兩週後,賈里爾發來一封正式的商務函件,說沙鷹國對進一步的雙邊合作持開放態度,建議條件成熟時安排下一次接觸,由更高層級的代表參與。
奧馬爾把那封信放進資料夾,在封面右下角寫了一行備註:
「沙鷹暗線,第一階段,有意向,待推進。預計下次接觸年底至1973年初。對方內部需要時間消化,急不來,不催。這條線,值得等。」
資料夾推到一邊,拿起下一份文件。
那天傍晚,埃維利亞進來,把當天的例行安保日誌放到桌上,沒有說話,轉身要走。
奧馬爾沒有抬頭,「今天那份,第四頁第二條,」他說,「那個MI6的資產,」他停了一下,「名字。」
埃維利亞在門口頓了一秒。
「萊拉·溫斯頓,」她說,「混血,母親黎巴嫩裔,父親霧島人,MI6在貝魯特和的黎波里雙線在地資產,級別不低。」她停了一下,「您要我怎麼處理?」
奧馬爾把手裡的文件放下,「繼續追蹤,」他說,「不要動她。

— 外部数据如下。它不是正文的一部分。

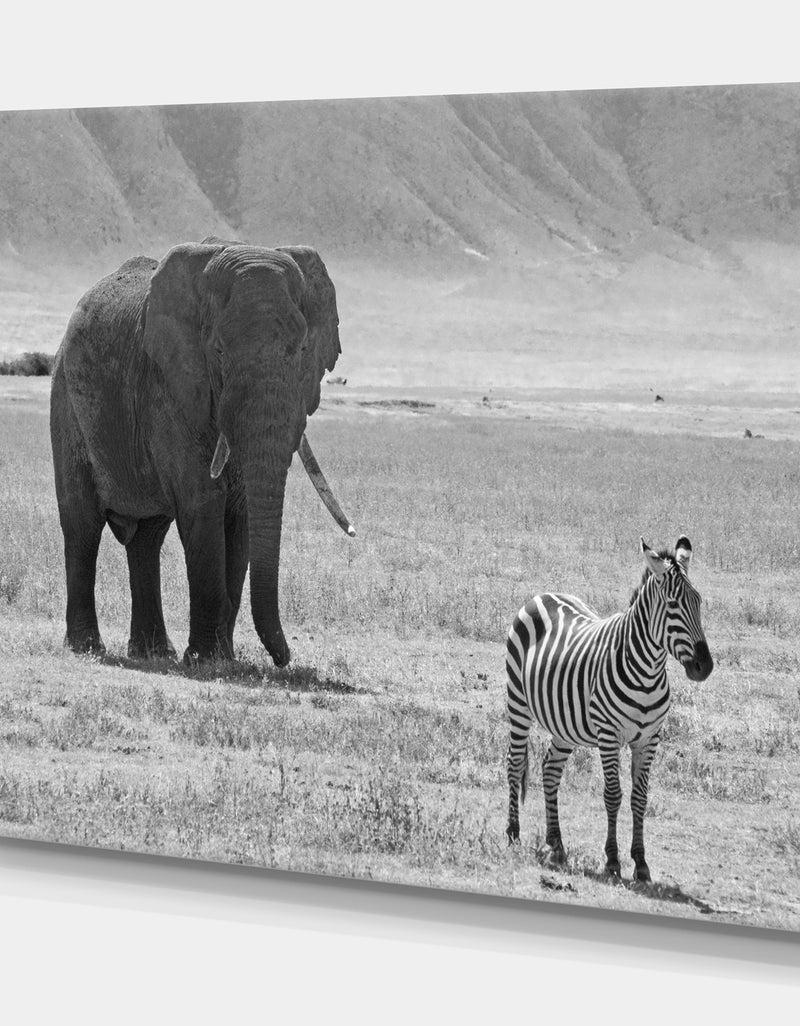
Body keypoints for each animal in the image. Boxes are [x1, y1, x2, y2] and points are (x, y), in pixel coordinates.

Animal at [50, 236, 354, 668]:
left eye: (302, 350)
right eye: (219, 351)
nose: (284, 659)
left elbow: (240, 514)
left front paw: (222, 659)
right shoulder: (170, 384)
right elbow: (203, 501)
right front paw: (207, 661)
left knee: (147, 538)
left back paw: (153, 652)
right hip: (66, 401)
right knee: (82, 525)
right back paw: (88, 648)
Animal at [505, 535, 713, 882]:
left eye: (698, 602)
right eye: (673, 606)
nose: (704, 667)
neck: (647, 671)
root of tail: (543, 594)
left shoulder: (649, 739)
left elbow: (640, 798)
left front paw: (641, 863)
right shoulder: (609, 735)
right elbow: (613, 795)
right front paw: (613, 860)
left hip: (565, 723)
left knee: (550, 769)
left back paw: (556, 844)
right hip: (517, 702)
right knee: (514, 761)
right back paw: (513, 835)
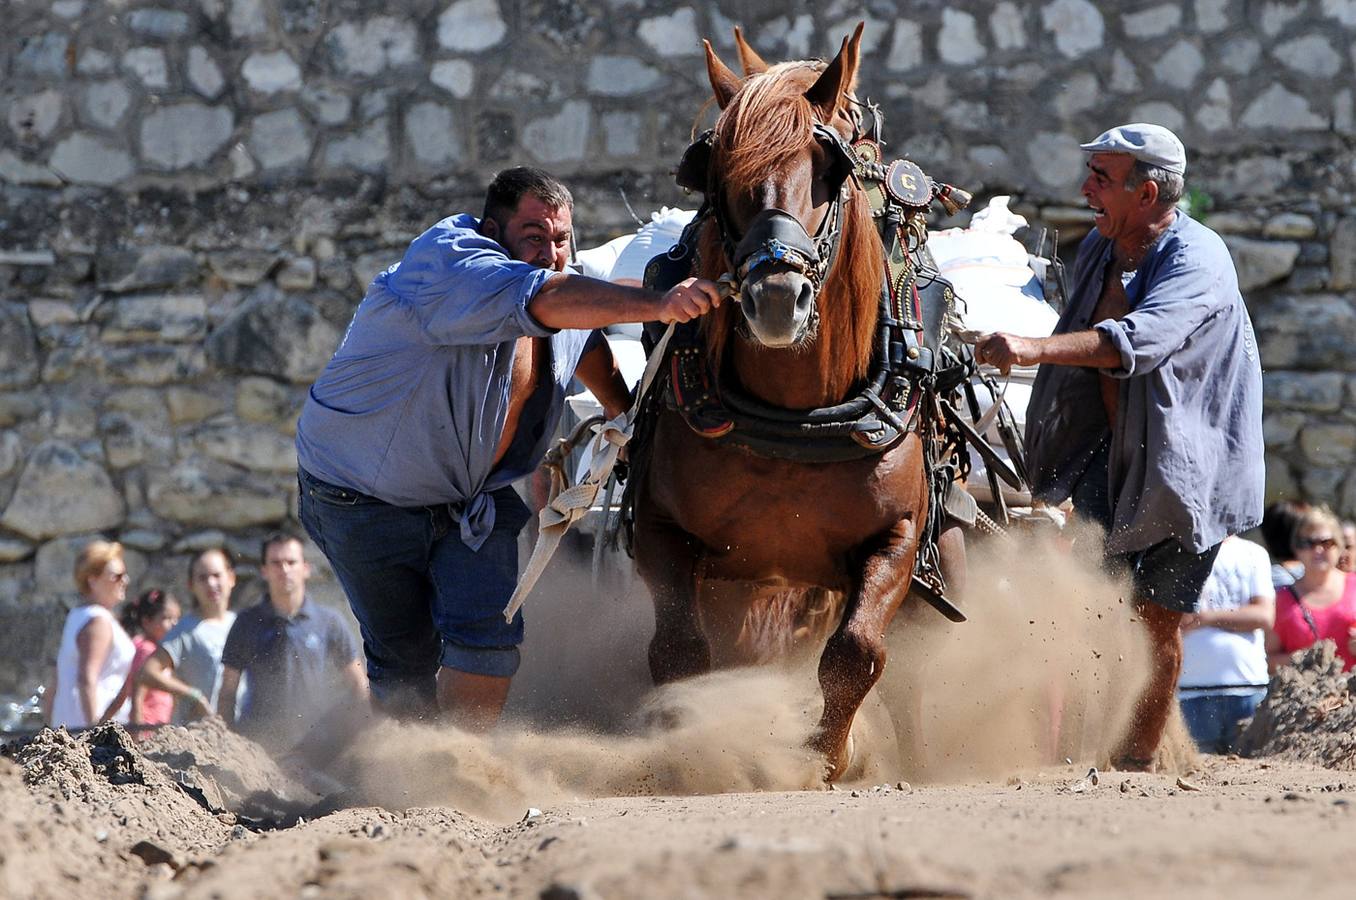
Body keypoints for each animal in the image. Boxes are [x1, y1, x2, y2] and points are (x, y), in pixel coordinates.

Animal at [629, 24, 938, 775]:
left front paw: (826, 757)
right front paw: (686, 746)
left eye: (832, 167)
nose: (776, 296)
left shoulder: (898, 534)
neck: (795, 417)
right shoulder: (660, 531)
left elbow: (857, 651)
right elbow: (679, 651)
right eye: (718, 172)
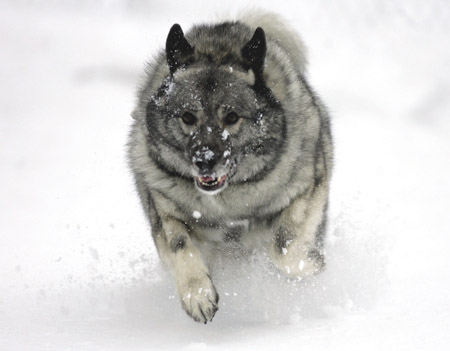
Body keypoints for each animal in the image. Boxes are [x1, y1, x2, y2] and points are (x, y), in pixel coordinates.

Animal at [128, 11, 332, 324]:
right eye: (188, 116)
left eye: (232, 117)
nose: (204, 160)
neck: (227, 202)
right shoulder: (165, 211)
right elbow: (180, 247)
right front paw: (198, 296)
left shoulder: (307, 189)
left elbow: (283, 247)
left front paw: (310, 264)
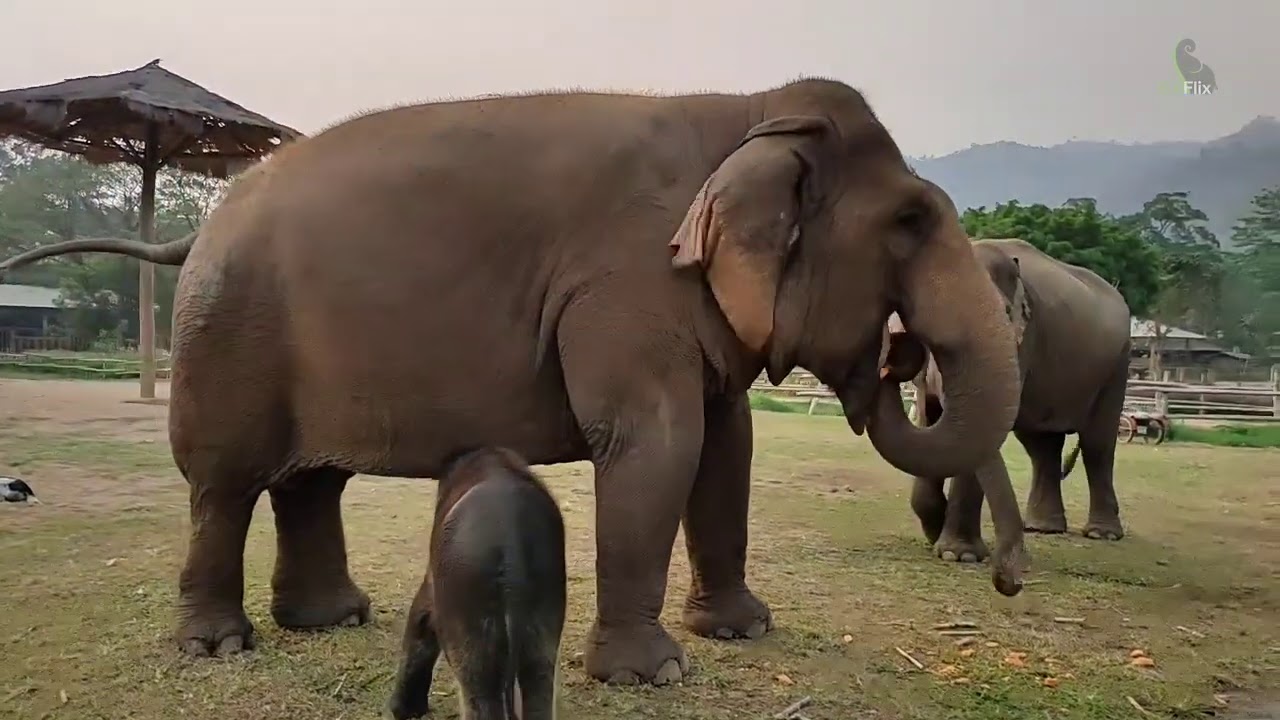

」
埃維利亞沒有問為什麼,點了個頭,出去了。
窗外是的黎波里普通的春日傍晚,風從地中海方向吹來,帶著海水的鹹味,不大,這個城市裡的人在做他們每天傍晚都在做的事,沒有人知道在他們頭頂某棟樓的辦公室裡,有一個名字今天第一次被說出來,被要求不要動,然後被一句「繼續追蹤」輕輕蓋住。像是一枚棋子被放到棋盤的角落上,沒有立刻走,就那樣放著,不顯眼,但位置已經定了,等著某一天那一格變成關鍵的那一格。